Le dossier oppose l’État guinéen à Dr Kourouma ainsi qu’à Mohamed V. Sankhon, ex-directeur administratif et financier du ministère. Lors du premier jugement rendu le 14 mai dernier, Dr Kourouma avait été condamné à quatre ans de prison ferme et à une amende de trois milliards de francs guinéens. En revanche, les poursuites contre Mohamed V. Sankhon avaient été abandonnées.

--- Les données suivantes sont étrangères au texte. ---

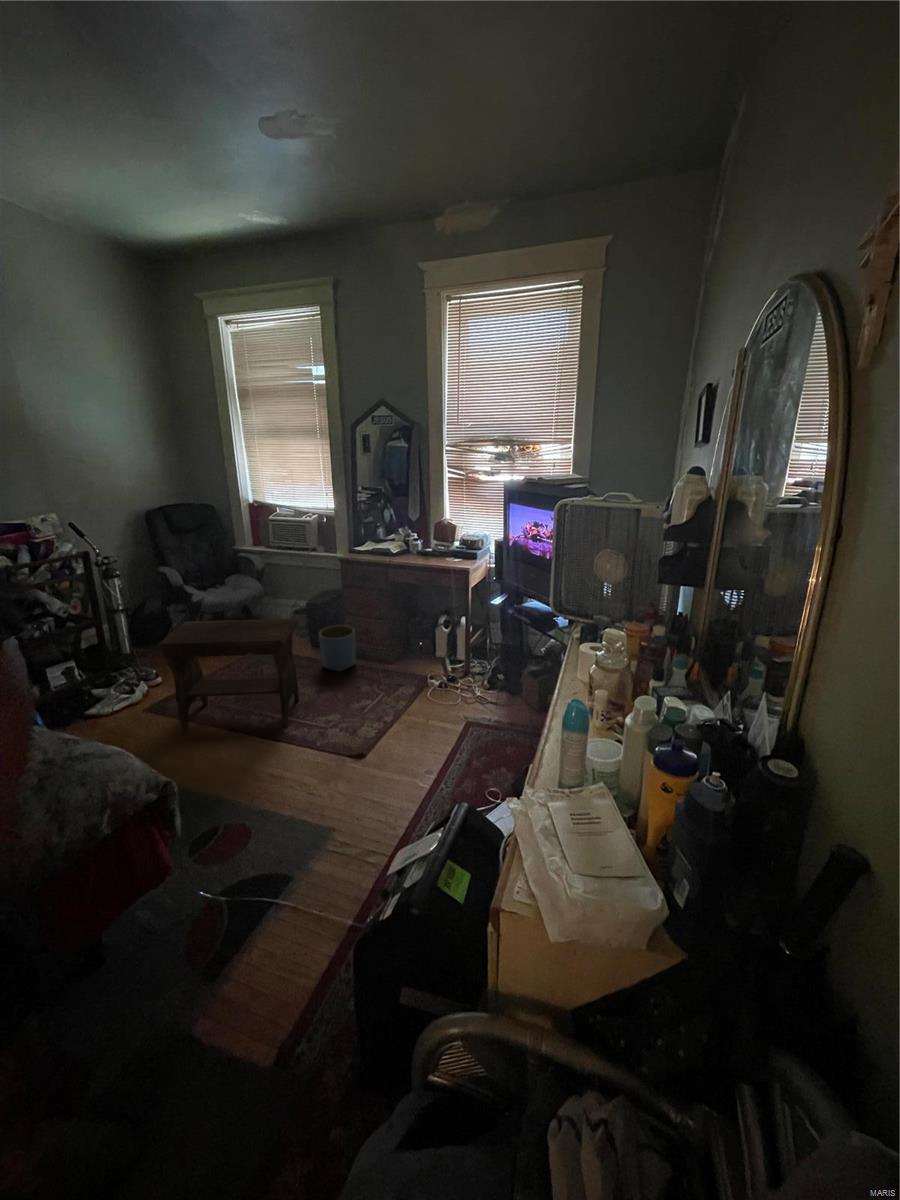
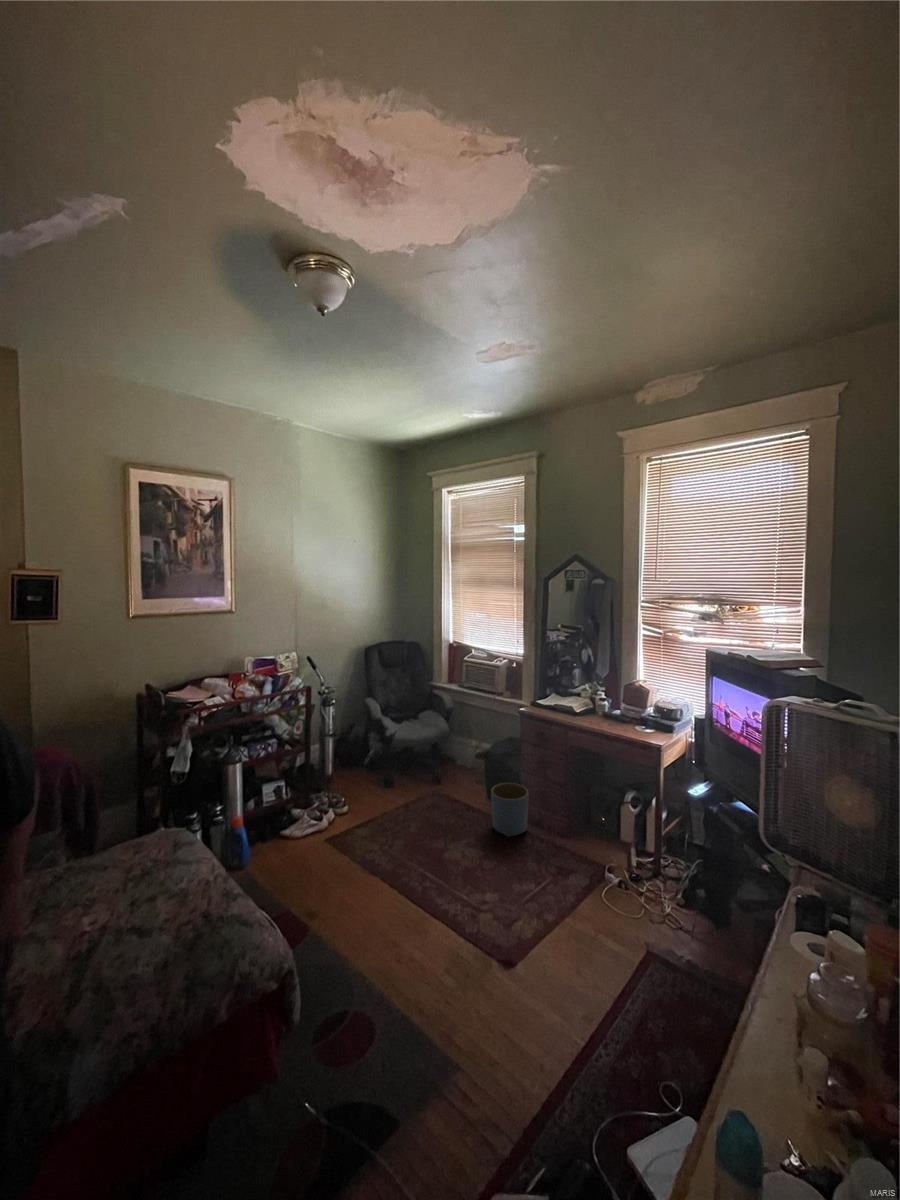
footstool: present [153,619,299,731] -> none [339,761,468,893]

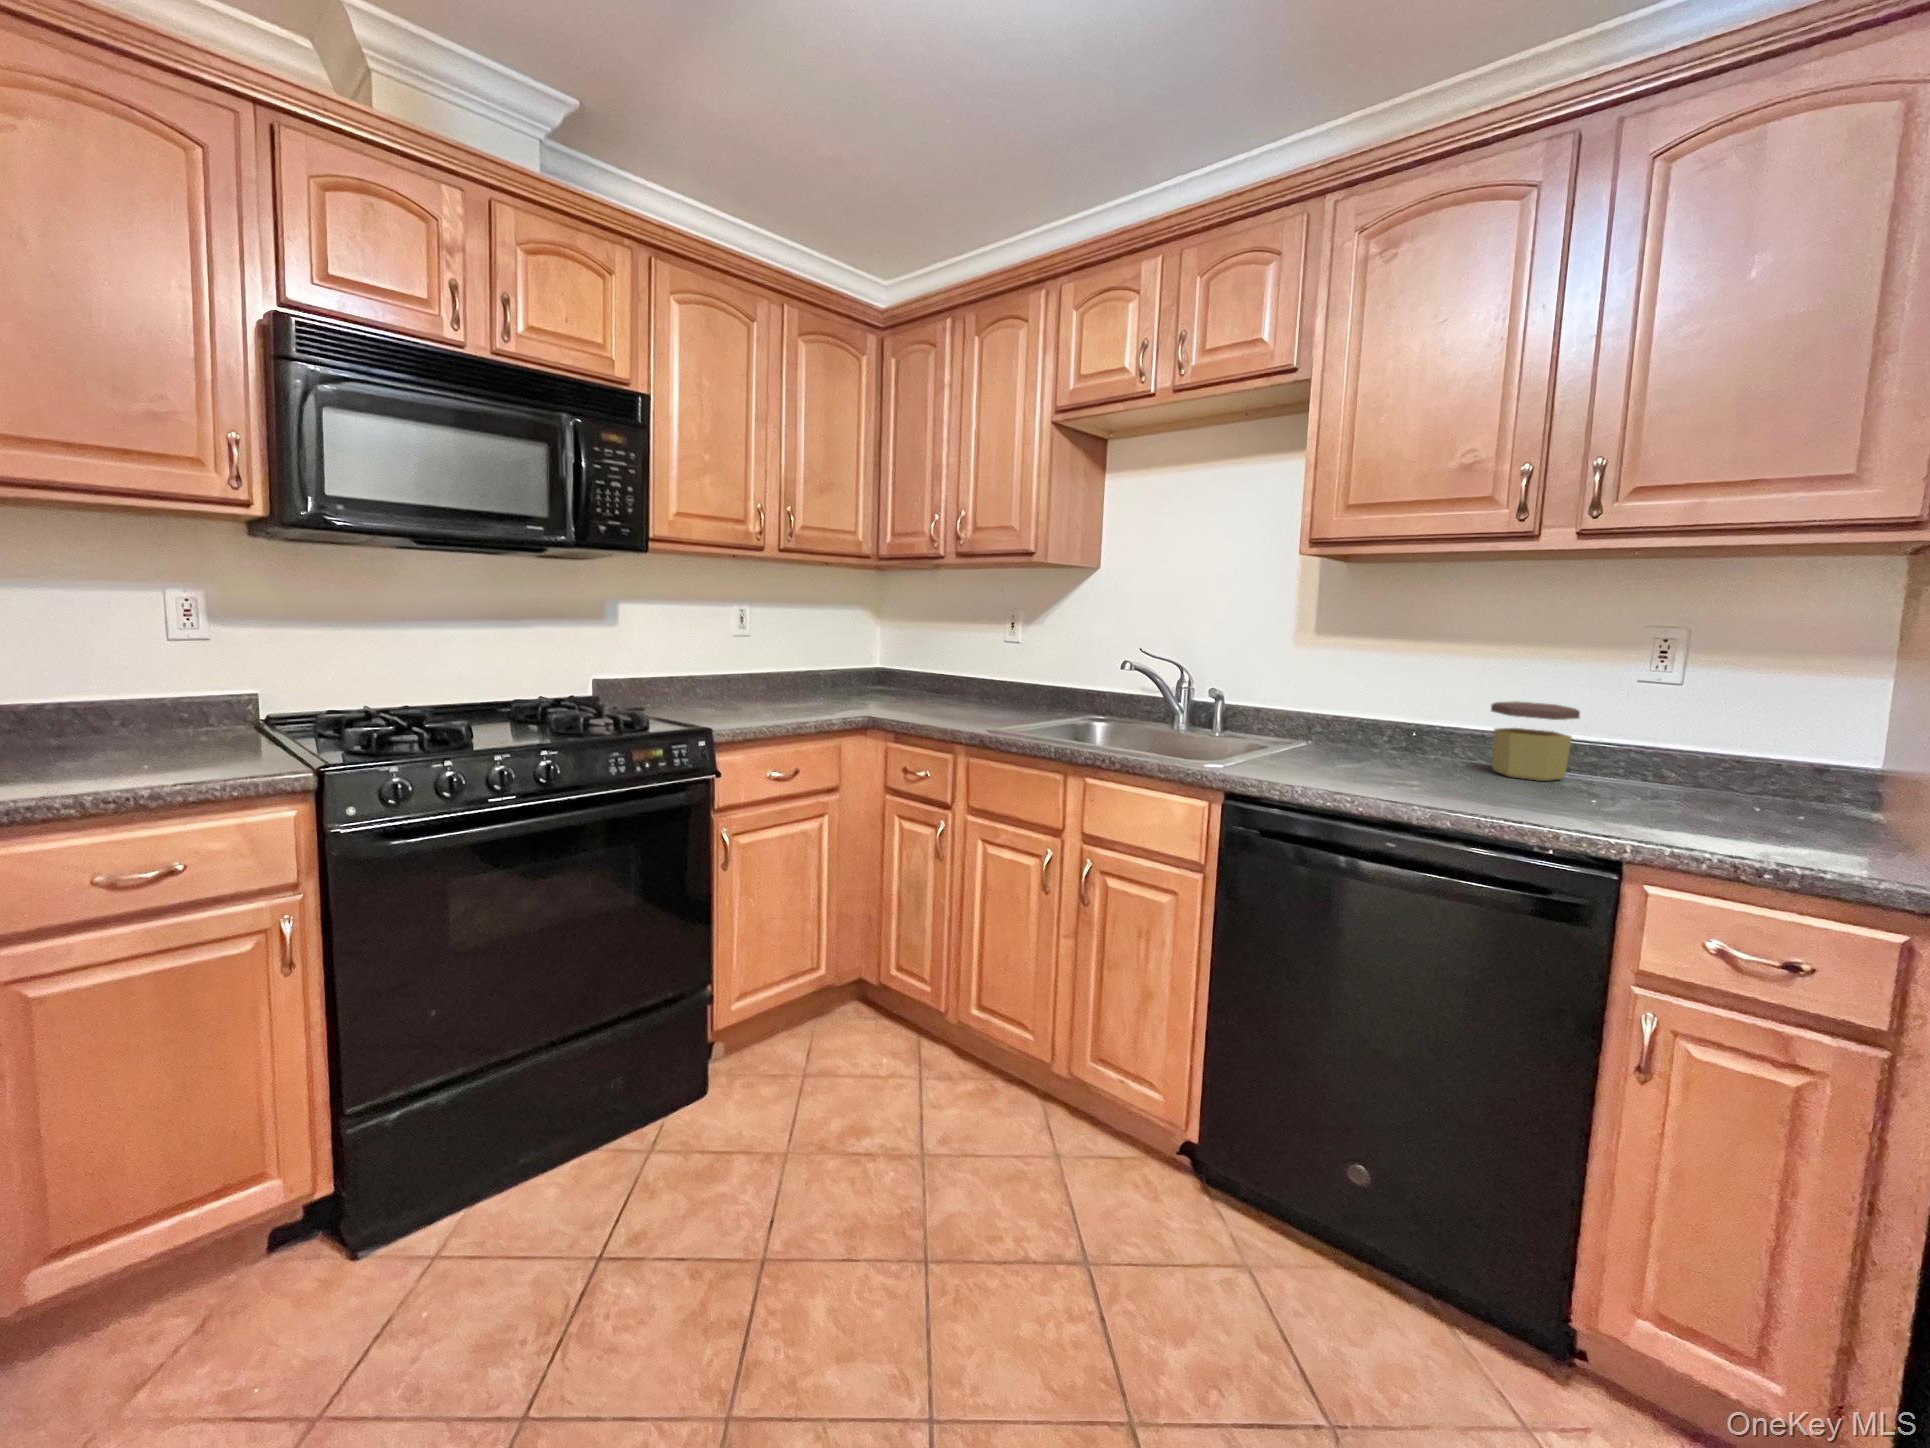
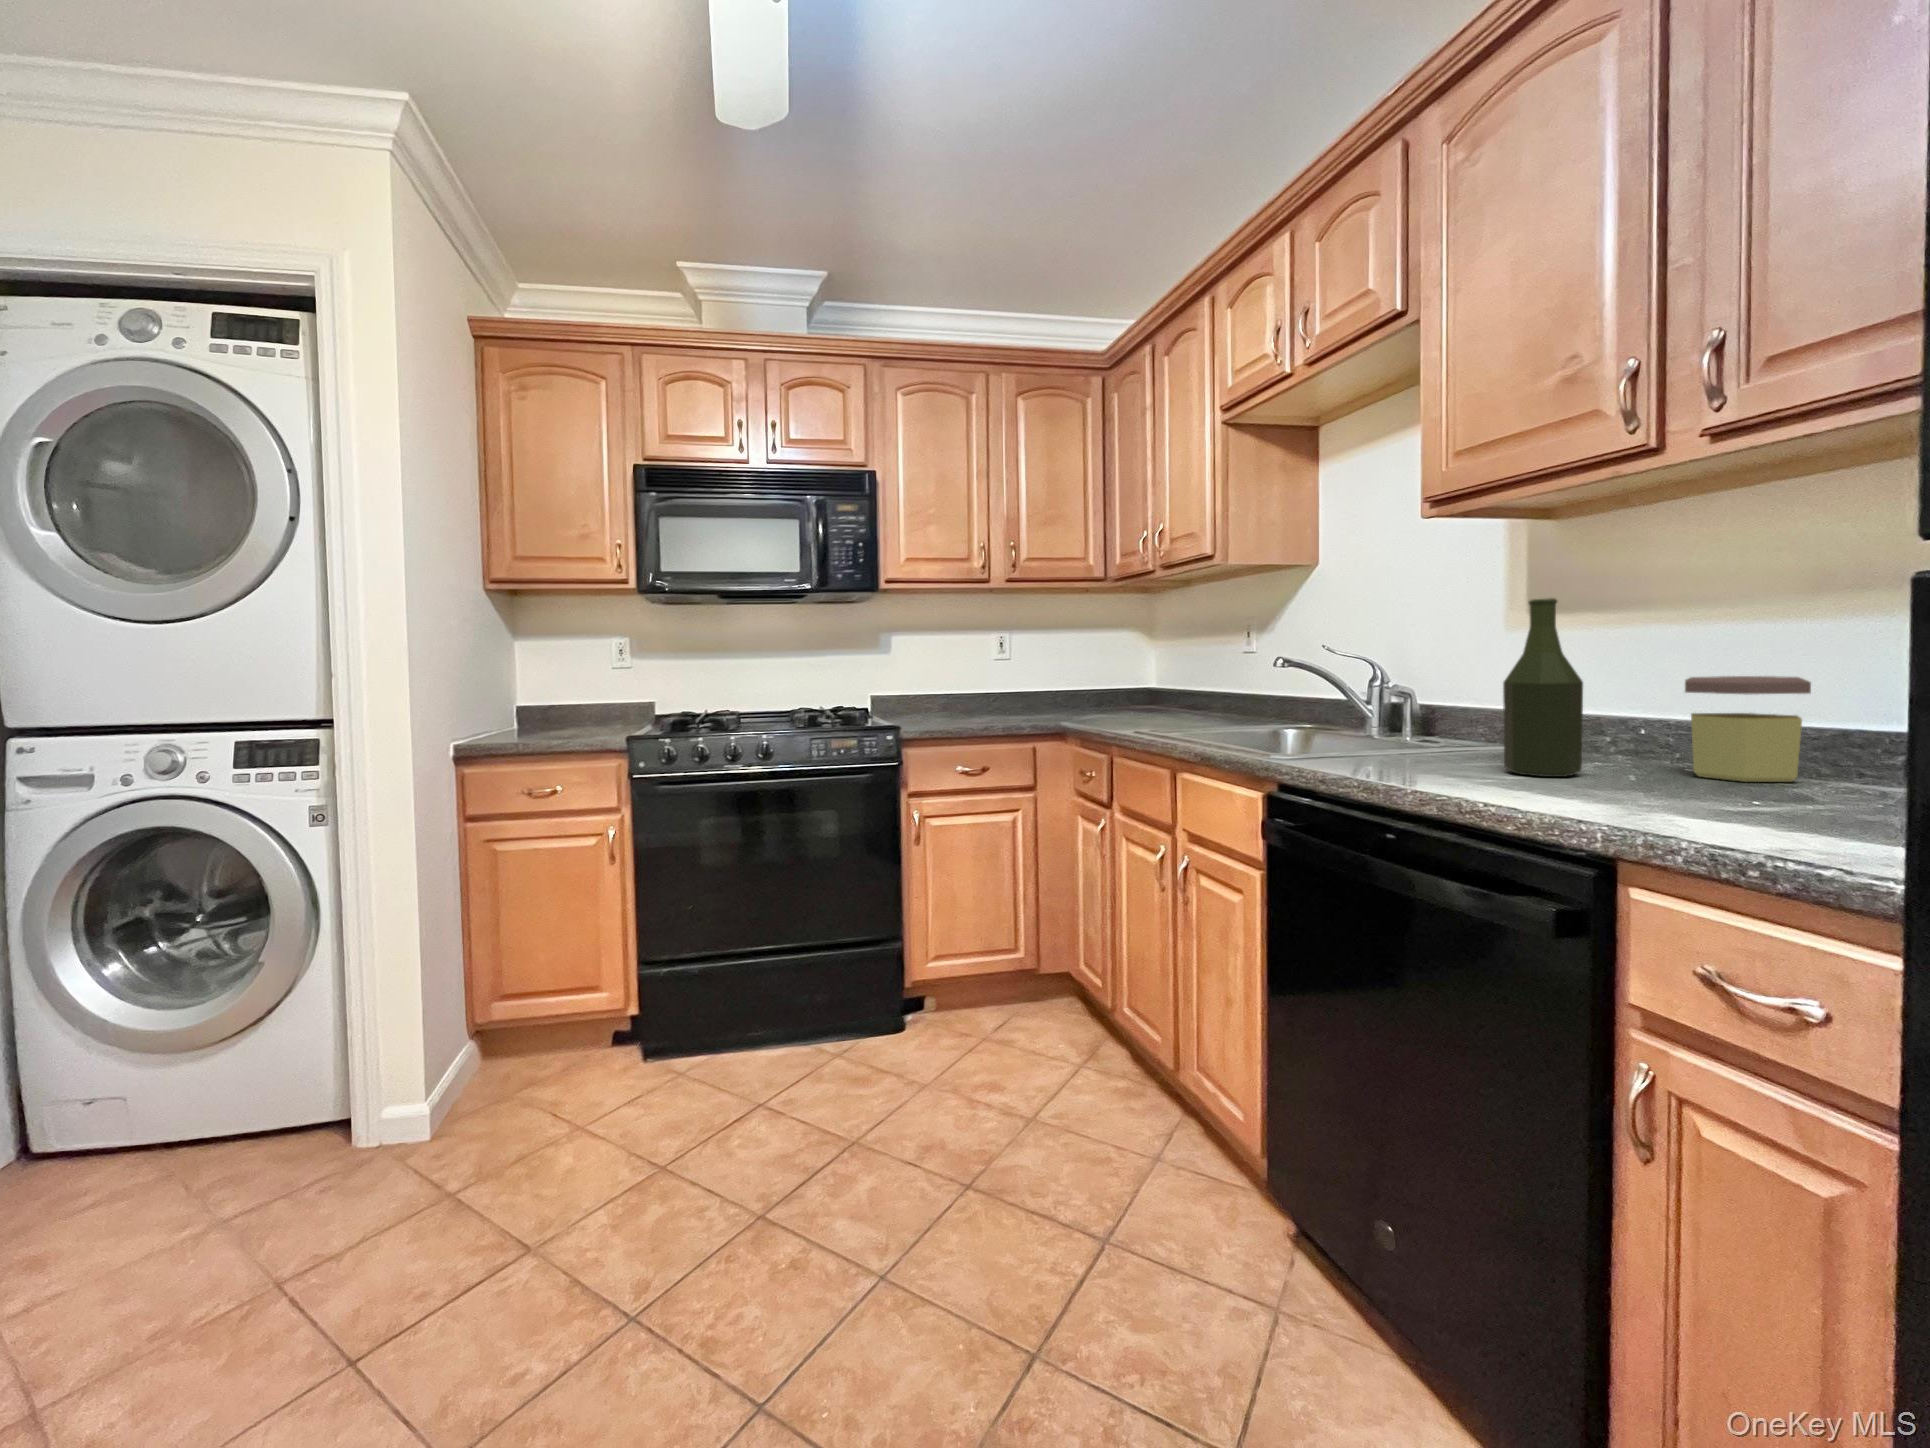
bottle: none [1405,641,1467,784] -> present [1503,598,1583,777]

Ce mardi, à l’ouverture des débats, l’absence de l’agent judiciaire de l’État – représentant la partie civile – a été constatée. Le procureur spécial a alors proposé un renvoi de l’affaire, ce qui a immédiatement provoqué des tensions dans la salle.
Les avocats de Dr Kourouma se sont vigoureusement opposés à cette demande, soutenant que la partie civile avait été dûment informée de la date de l’audience. À l’inverse, la défense de Mohamed V. Sankhon a accepté le principe du renvoi, à condition que toutes les parties soient présentes à la prochaine audience.
Face à ces positions divergentes, le président de la cour, Francis Kova Zoumanigui, a tranché : « L’affaire est renvoyée au 7 octobre 2025 à 9h00 pour la comparution régulière de la partie civile », a-t-il déclaré, en invitant le ministère public à prendre toutes les dispositions nécessaires pour assurer cette présence.
L’audience reprendra donc dans un peu plus de deux mois, avec l’enjeu de faire avancer ce dossier emblématique de la lutte contre les crimes économiques en Guinée.